Bioconjugate Chemistry
- Discipline: Chemistry, molecular biology
- Language: English
- Edited by: Theresa M. Reineke

Publication details
- History: 1990–present
- Publisher: American Chemical Society (United States)
- Frequency: Monthly
- Impact factor: 4.7 (2022)

Standard abbreviations
- ISO 4: Bioconjugate Chem.
- NLM: Bioconjug Chem

Indexing
- CODEN: BCCHES
- ISSN: 1043-1802 (print) 1520-4812 (web)
- LCCN: 90649356
- OCLC no.: 499596220

Links
- Journal homepage; Online access; Online archive;

= Bioconjugate Chemistry =

Bioconjugate Chemistry is a monthly peer-reviewed scientific journal covering research in bioconjugation and the interface between man-made and biological materials.
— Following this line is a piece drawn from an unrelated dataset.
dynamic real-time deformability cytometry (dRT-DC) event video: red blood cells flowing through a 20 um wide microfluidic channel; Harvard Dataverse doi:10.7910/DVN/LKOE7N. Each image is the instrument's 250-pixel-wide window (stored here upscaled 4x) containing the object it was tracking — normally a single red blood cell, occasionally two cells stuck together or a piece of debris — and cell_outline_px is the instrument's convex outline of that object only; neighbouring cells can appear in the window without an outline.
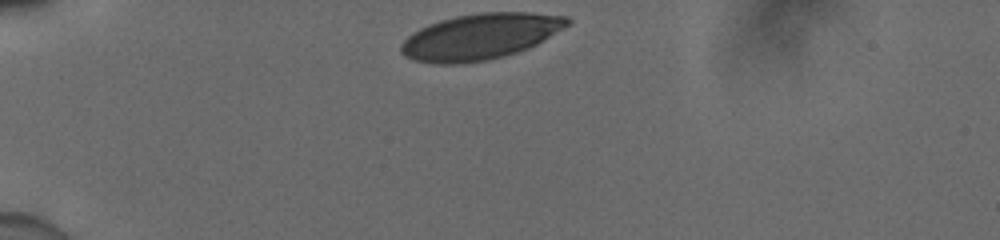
{"species": "human", "species_latin": "Homo sapiens", "temperature_condition": "cold", "stored_images_in_passage": 32, "camera_frame_rate_fps": 3000, "um_per_image_px": 0.085, "donor": {"sex": "male"}, "frame": {"image": 1, "passage_image": 1, "time_ms": 0.0, "image_size_px": [1000, 240], "cell_outline_px": [[572, 20], [568, 24], [544, 40], [528, 48], [504, 56], [488, 60], [464, 64], [432, 64], [412, 60], [404, 56], [400, 52], [400, 44], [412, 32], [428, 24], [440, 20], [456, 16], [480, 12], [528, 12], [568, 16]], "centroid_in_image_um": [40.77, 3.12], "position_along_channel_um": 44.2, "area_um2": 44.74}}
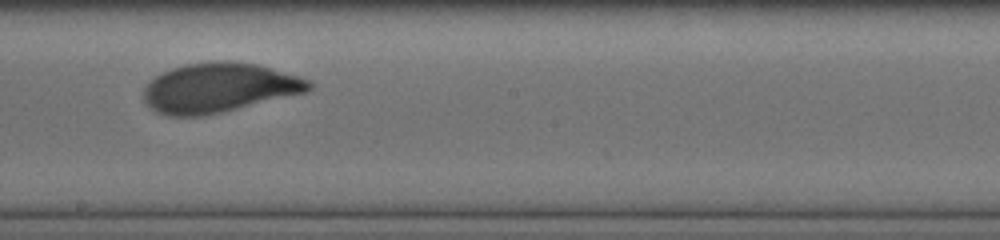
{"frame": {"image": 2, "passage_image": 19, "time_ms": 6.0, "image_size_px": [1000, 240], "cell_outline_px": [[312, 88], [308, 92], [204, 116], [168, 116], [156, 112], [144, 104], [144, 88], [160, 72], [172, 68], [188, 64], [256, 64], [300, 76], [312, 80]], "centroid_in_image_um": [18.61, 7.51], "position_along_channel_um": 229.6, "area_um2": 46.76}}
The journal was established in 1990 and is published by the American Chemical Society. It is abstracted and indexed in Chemical Abstracts Service, Scopus, EBSCO databases, ProQuest databases, Index Medicus/MEDLINE/PubMed, and the Science Citation Index Expanded.

The current editor-in-chief is Theresa M. Reineke (University of Minnesota).

According to the Journal Citation Reports, the journal has a 2022 impact factor of 4.7.